Material shown
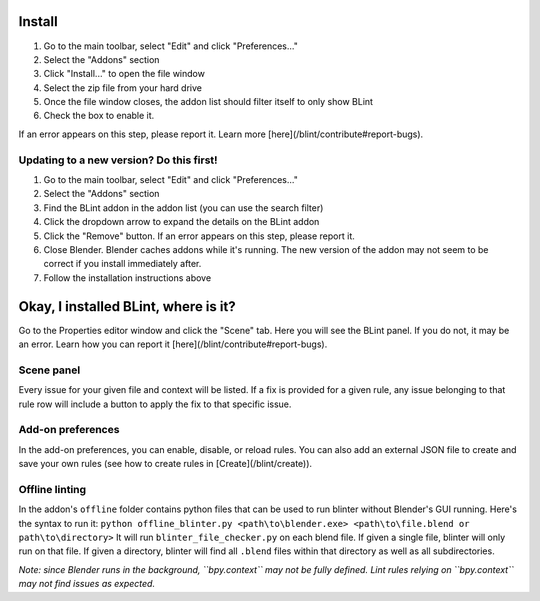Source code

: Install
========

1. Go to the main toolbar, select "Edit" and click "Preferences..."
2. Select the "Addons" section
3. Click "Install..." to open the file window
4. Select the zip file from your hard drive
5. Once the file window closes, the addon list should filter itself to only show BLint
6. Check the box to enable it.

If an error appears on this step, please report it.
Learn more [here](/blint/contribute#report-bugs).

Updating to a new version? Do this first!
------------------------------------------

1. Go to the main toolbar, select "Edit" and click "Preferences..."
2. Select the "Addons" section
3. Find the BLint addon in the addon list (you can use the search filter)
4. Click the dropdown arrow to expand the details on the BLint addon
5. Click the "Remove" button. If an error appears on this step, please report it.
6. Close Blender. Blender caches addons while it's running. The new version of the addon may not seem to be correct if you install immediately after.
7. Follow the installation instructions above

Okay, I installed BLint, where is it?
========================================

Go to the Properties editor window and click the "Scene" tab.
Here you will see the BLint panel. If you do not, it may be an error.
Learn how you can report it [here](/blint/contribute#report-bugs).

Scene panel
-------------

Every issue for your given file and context will be listed.
If a fix is provided for a given rule,
any issue belonging to that rule row will include a button to apply the fix to that specific issue.

Add-on preferences
--------------------

In the add-on preferences, you can enable, disable, or reload rules.
You can also add an external JSON file to create and save your own rules
(see how to create rules in [Create](/blint/create)).

Offline linting
-----------------

In the addon's ``offline`` folder contains python files that can be used to run blinter without Blender's GUI running.
Here's the syntax to run it:
``python offline_blinter.py <path\to\blender.exe> <path\to\file.blend or path\to\directory>``
It will run ``blinter_file_checker.py`` on each blend file. If given a single file, blinter will only run on that file.
If given a directory, blinter will find all ``.blend`` files within that directory as well as all subdirectories.

*Note: since Blender runs in the background, ``bpy.context`` may not be fully defined.
Lint rules relying on ``bpy.context`` may not find issues as expected.*
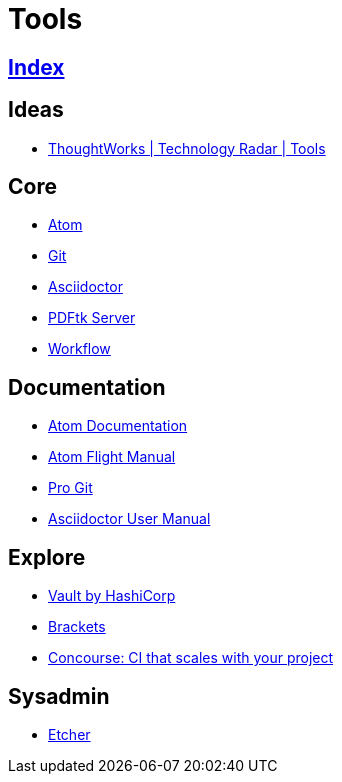 = Tools

== link:../index.adoc[Index]

== Ideas

- link:https://www.thoughtworks.com/radar/tools[ThoughtWorks | Technology Radar | Tools]

== Core

- link:atom.adoc[Atom]
- link:https://git-scm.com/[Git]
- link:asciidoctor.adoc[Asciidoctor]
- link:https://www.pdflabs.com/docs/pdftk-cli-examples/[PDFtk Server]
- link:tools-workflow.adoc[Workflow]

== Documentation

- link:https://atom.io/docs[Atom Documentation]
- link:http://flight-manual.atom.io/[Atom Flight Manual]
- link:https://git-scm.com/book/en/v2[Pro Git]
- link:http://asciidoctor.org/docs/user-manual/[Asciidoctor User Manual]

== Explore

- link:https://www.vaultproject.io/[Vault by HashiCorp]
- link:http://brackets.io/[Brackets]
- link:http://concourse.ci/[Concourse: CI that scales with your project]

== Sysadmin

- link:https://etcher.io/[Etcher]
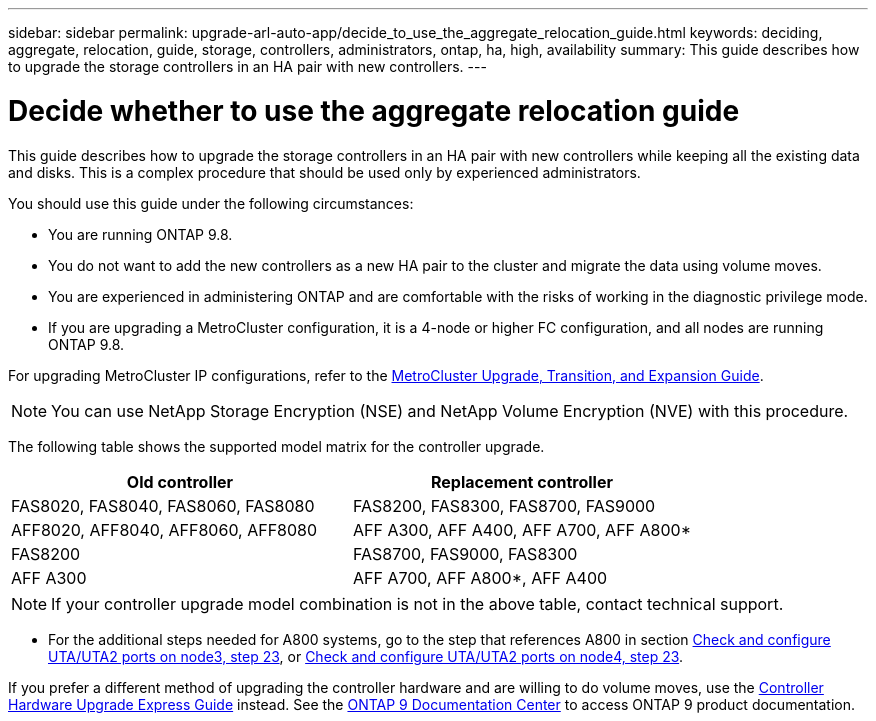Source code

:---
sidebar: sidebar
permalink: upgrade-arl-auto-app/decide_to_use_the_aggregate_relocation_guide.html
keywords: deciding, aggregate, relocation, guide, storage, controllers, administrators, ontap, ha, high, availability
summary: This guide describes how to upgrade the storage controllers in an HA pair with new controllers.
---

= Decide whether to use the aggregate relocation guide
:hardbreaks:
:nofooter:
:icons: font
:linkattrs:
:imagesdir: ./media/

//
// This file was created with NDAC Version 2.0 (August 17, 2020)
//
// 2020-12-02 14:33:53.673641
//

[.lead]
This guide describes how to upgrade the storage controllers in an HA pair with new controllers while keeping all the existing data and disks. This is a complex procedure that should be used only by experienced administrators.

You should use this guide under the following circumstances:

* You are running ONTAP 9.8.
* You do not want to add the new controllers as a new HA pair to the cluster and migrate the data using volume moves.
* You are experienced in administering ONTAP and are comfortable with the risks of working in the diagnostic privilege mode.
* If you are upgrading a MetroCluster configuration, it is a 4-node or higher FC configuration, and all nodes are running ONTAP 9.8.

For upgrading MetroCluster IP configurations, refer to the link:http://ie-docs.rtp.openeng.netapp.com/ontap-9_chowchow/topic/com.netapp.doc.dot-mcc-upgrade/home.html[MetroCluster Upgrade, Transition, and Expansion Guide^].

NOTE: You can use NetApp Storage Encryption (NSE) and NetApp Volume Encryption (NVE) with this procedure.

The following table shows the supported model matrix for the controller upgrade.

|===
|Old controller |Replacement controller

|FAS8020, FAS8040, FAS8060, FAS8080
|FAS8200, FAS8300, FAS8700, FAS9000
|AFF8020, AFF8040, AFF8060, AFF8080
|AFF A300, AFF A400, AFF A700, AFF A800*
|FAS8200
|FAS8700, FAS9000, FAS8300
|AFF A300
|AFF A700, AFF A800*, AFF A400
|===

NOTE: If your controller upgrade model combination is not in the above table, contact technical support.

* For the additional steps needed for A800 systems, go to the step that references A800 in section link:setting_the_fc_or_uta_uta2_configuration_on_node3.html#step23[Check and configure UTA/UTA2 ports on node3, step 23], or link:setting_the_fc_or_uta_uta2_configuration_on_node4.html#step23[Check and configure UTA/UTA2 ports on node4, step 23].

If you prefer a different method of upgrading the controller hardware and are willing to do volume moves, use the link:https://docs.netapp.com/platstor/topic/com.netapp.doc.hw-upgrade-controller/home.html[Controller Hardware Upgrade Express Guide] instead. See the link:https://docs.netapp.com/ontap-9/index.jsp[ONTAP 9 Documentation Center] to access ONTAP 9 product documentation.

Work to be completed
Reproduce the full listing faithfully, but do not carry over any pictures.

Solution to the exercise
Source code

: Install
========

1. Go to the main toolbar, select "Edit" and click "Preferences..."
2. Select the "Addons" section
3. Click "Install..." to open the file window
4. Select the zip file from your hard drive
5. Once the file window closes, the addon list should filter itself to only show BLint
6. Check the box to enable it.

If an error appears on this step, please report it.
Learn more [here](/blint/contribute#report-bugs).

Updating to a new version? Do this first!
------------------------------------------

1. Go to the main toolbar, select "Edit" and click "Preferences..."
2. Select the "Addons" section
3. Find the BLint addon in the addon list (you can use the search filter)
4. Click the dropdown arrow to expand the details on the BLint addon
5. Click the "Remove" button. If an error appears on this step, please report it.
6. Close Blender. Blender caches addons while it's running. The new version of the addon may not seem to be correct if you install immediately after.
7. Follow the installation instructions above

Okay, I installed BLint, where is it?
========================================

Go to the Properties editor window and click the "Scene" tab.
Here you will see the BLint panel. If you do not, it may be an error.
Learn how you can report it [here](/blint/contribute#report-bugs).

Scene panel
-------------

Every issue for your given file and context will be listed.
If a fix is provided for a given rule,
any issue belonging to that rule row will include a button to apply the fix to that specific issue.

Add-on preferences
--------------------

In the add-on preferences, you can enable, disable, or reload rules.
You can also add an external JSON file to create and save your own rules
(see how to create rules in [Create](/blint/create)).

Offline linting
-----------------

In the addon's ``offline`` folder contains python files that can be used to run blinter without Blender's GUI running.
Here's the syntax to run it:
``python offline_blinter.py <path\to\blender.exe> <path\to\file.blend or path\to\directory>``
It will run ``blinter_file_checker.py`` on each blend file. If given a single file, blinter will only run on that file.
If given a directory, blinter will find all ``.blend`` files within that directory as well as all subdirectories.

*Note: since Blender runs in the background, ``bpy.context`` may not be fully defined.
Lint rules relying on ``bpy.context`` may not find issues as expected.*
 = Tools

== link:../index.adoc[Index]

== Ideas

- link:https://www.thoughtworks.com/radar/tools[ThoughtWorks | Technology Radar | Tools]

== Core

- link:atom.adoc[Atom]
- link:https://git-scm.com/[Git]
- link:asciidoctor.adoc[Asciidoctor]
- link:https://www.pdflabs.com/docs/pdftk-cli-examples/[PDFtk Server]
- link:tools-workflow.adoc[Workflow]

== Documentation

- link:https://atom.io/docs[Atom Documentation]
- link:http://flight-manual.atom.io/[Atom Flight Manual]
- link:https://git-scm.com/book/en/v2[Pro Git]
- link:http://asciidoctor.org/docs/user-manual/[Asciidoctor User Manual]

== Explore

- link:https://www.vaultproject.io/[Vault by HashiCorp]
- link:http://brackets.io/[Brackets]
- link:http://concourse.ci/[Concourse: CI that scales with your project]

== Sysadmin

- link:https://etcher.io/[Etcher]
Source code

:---
sidebar: sidebar
permalink: upgrade-arl-auto-app/decide_to_use_the_aggregate_relocation_guide.html
keywords: deciding, aggregate, relocation, guide, storage, controllers, administrators, ontap, ha, high, availability
summary: This guide describes how to upgrade the storage controllers in an HA pair with new controllers.
---

= Decide whether to use the aggregate relocation guide
:hardbreaks:
:nofooter:
:icons: font
:linkattrs:
:imagesdir: ./media/

//
// This file was created with NDAC Version 2.0 (August 17, 2020)
//
// 2020-12-02 14:33:53.673641
//

[.lead]
This guide describes how to upgrade the storage controllers in an HA pair with new controllers while keeping all the existing data and disks. This is a complex procedure that should be used only by experienced administrators.

You should use this guide under the following circumstances:

* You are running ONTAP 9.8.
* You do not want to add the new controllers as a new HA pair to the cluster and migrate the data using volume moves.
* You are experienced in administering ONTAP and are comfortable with the risks of working in the diagnostic privilege mode.
* If you are upgrading a MetroCluster configuration, it is a 4-node or higher FC configuration, and all nodes are running ONTAP 9.8.

For upgrading MetroCluster IP configurations, refer to the link:http://ie-docs.rtp.openeng.netapp.com/ontap-9_chowchow/topic/com.netapp.doc.dot-mcc-upgrade/home.html[MetroCluster Upgrade, Transition, and Expansion Guide^].

NOTE: You can use NetApp Storage Encryption (NSE) and NetApp Volume Encryption (NVE) with this procedure.

The following table shows the supported model matrix for the controller upgrade.

|===
|Old controller |Replacement controller

|FAS8020, FAS8040, FAS8060, FAS8080
|FAS8200, FAS8300, FAS8700, FAS9000
|AFF8020, AFF8040, AFF8060, AFF8080
|AFF A300, AFF A400, AFF A700, AFF A800*
|FAS8200
|FAS8700, FAS9000, FAS8300
|AFF A300
|AFF A700, AFF A800*, AFF A400
|===

NOTE: If your controller upgrade model combination is not in the above table, contact technical support.

* For the additional steps needed for A800 systems, go to the step that references A800 in section link:setting_the_fc_or_uta_uta2_configuration_on_node3.html#step23[Check and configure UTA/UTA2 ports on node3, step 23], or link:setting_the_fc_or_uta_uta2_configuration_on_node4.html#step23[Check and configure UTA/UTA2 ports on node4, step 23].

If you prefer a different method of upgrading the controller hardware and are willing to do volume moves, use the link:https://docs.netapp.com/platstor/topic/com.netapp.doc.hw-upgrade-controller/home.html[Controller Hardware Upgrade Express Guide] instead. See the link:https://docs.netapp.com/ontap-9/index.jsp[ONTAP 9 Documentation Center] to access ONTAP 9 product documentation.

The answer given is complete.